Hinweis: Die Öffnungszeiten sind saisonabhängig und meist von Frühjahr bis Herbst am Wochenende geöffnet – vor der Tour am besten kurz prüfen.
Von hier folgt die Route den alten Festungsanlagen von Küstrin, dem heutigen Kostrzyn nad Odrą. Die mächtigen Bastionen, Wälle und Gräben stammen überwiegend aus dem 16.–18. Jahrhundert, als die Stadt zu einer bedeutenden preußischen Grenzfestung ausgebaut wurde. Noch heute lassen sich viele Elemente der historischen Verteidigungsanlagen gut erkennen. Am Berliner Tor befindet sich ein Besucherzentrum.
Weiter geht es über die Warta-Brücke in die Stadt Kostrzyn nad Odrą. Am Weg liegt u.a. die historische Dampflok PT47-121, ein eindrucksvolles Zeugnis der polnischen Eisenbahngeschichte.
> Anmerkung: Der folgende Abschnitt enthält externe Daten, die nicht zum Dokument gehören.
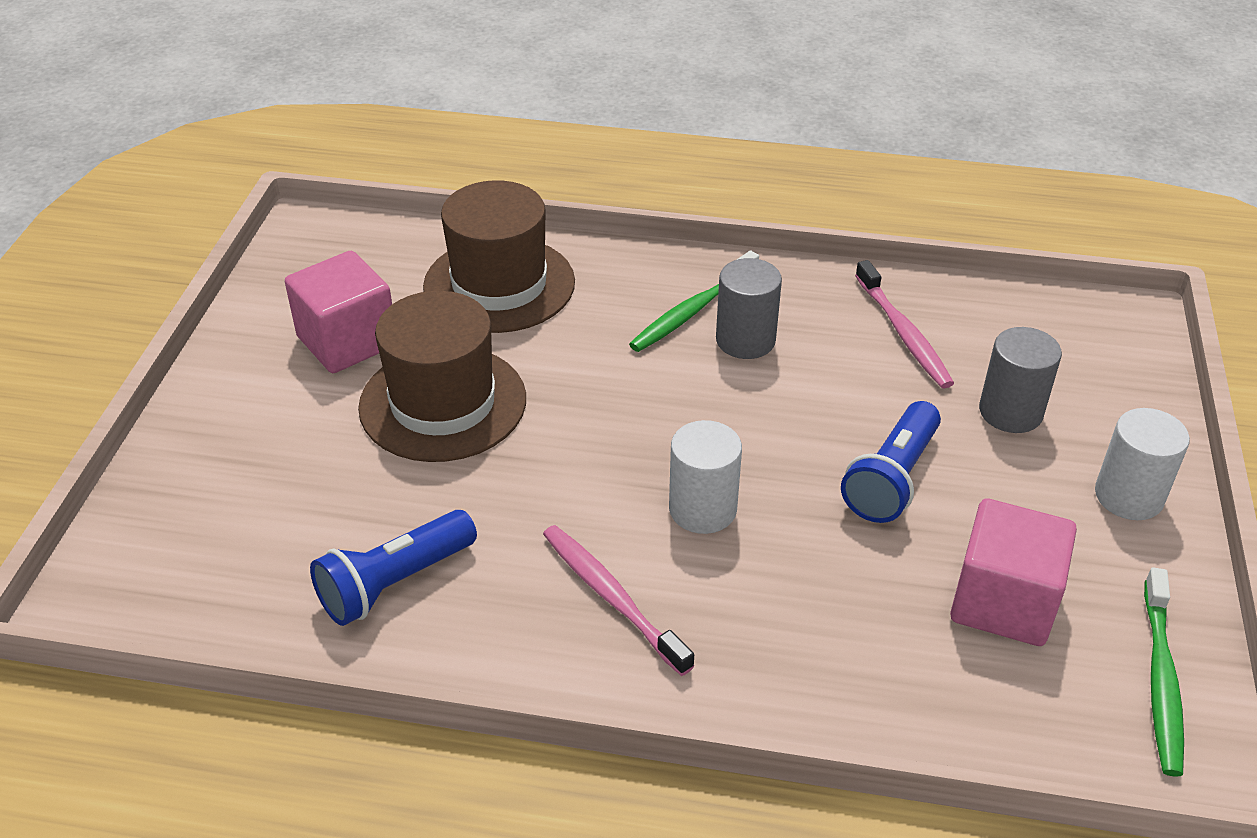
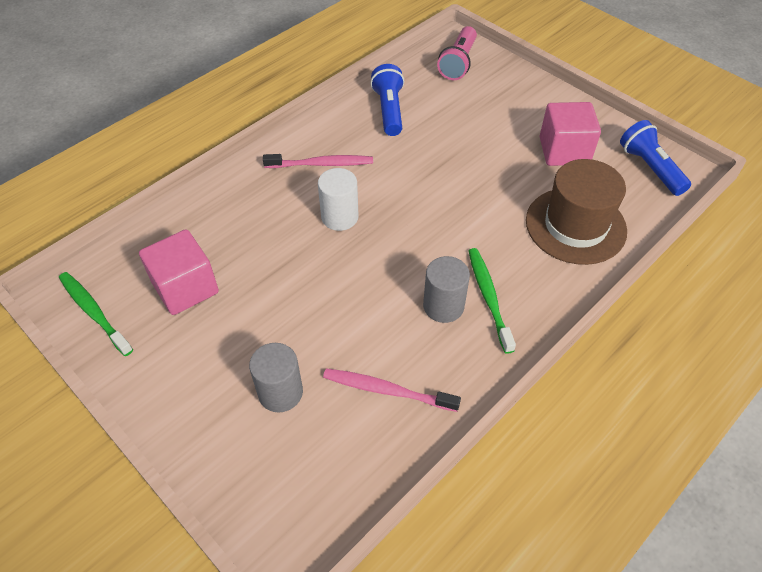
camera: 125 degrees right, 10 degrees up
brown hat [358,291,526,462] -> none
blue flashlight [841,401,941,523] -> blue flashlight moved to [620,120,691,196]
white cylinder [1095,408,1190,520] -> none
none -> pink flashlight [437,26,477,80]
Anschließend führt die Tour aus der Stadt hinaus durch ruhigen Wald zum Fort Sabinowo.
Das im Wald gelegene Fort Sabinowo entstand in der zweiten Hälfte des 19. Jahrhunderts als Teil des äußeren Festungsrings der Festung Küstrin (heute Kostrzyn nad Odrą). Hintergrund war die rasante Entwicklung der Artillerie: Die alten Bastionen der Stadt reichten militärisch nicht mehr aus, weshalb Preußen rund um Küstrin mehrere vorgeschobene Forts errichten ließ, um feindliche Truppen bereits in größerer Entfernung von der Stadt aufzuhalten.
Fort Sabinowo wurde als eigenständiges Verteidigungswerk mit Erdwällen, Gräben und kasemattierten Räumen gebaut. Von hier aus konnten wichtige Annäherungswege sowie die Umgebung der Oder- und Wartheübergänge überwacht werden. Die Bauweise mit dicken Erdschichten über den gemauerten Kasematten sollte die Anlage gegen Artilleriebeschuss widerstandsfähiger machen.
Im Laufe der Zeit verlor das Fort – wie viele Festungsanlagen dieser Epoche – durch die technische Entwicklung moderner Waffen zunehmend an militärischer Bedeutung. Während des Zweiten Weltkriegs spielte der gesamte Raum um Küstrin jedoch erneut eine wichtige Rolle, besonders in den schweren Kämpfen Anfang 1945, als die Stadt zur sogenannten „Festung Küstrin“ erklärt wurde.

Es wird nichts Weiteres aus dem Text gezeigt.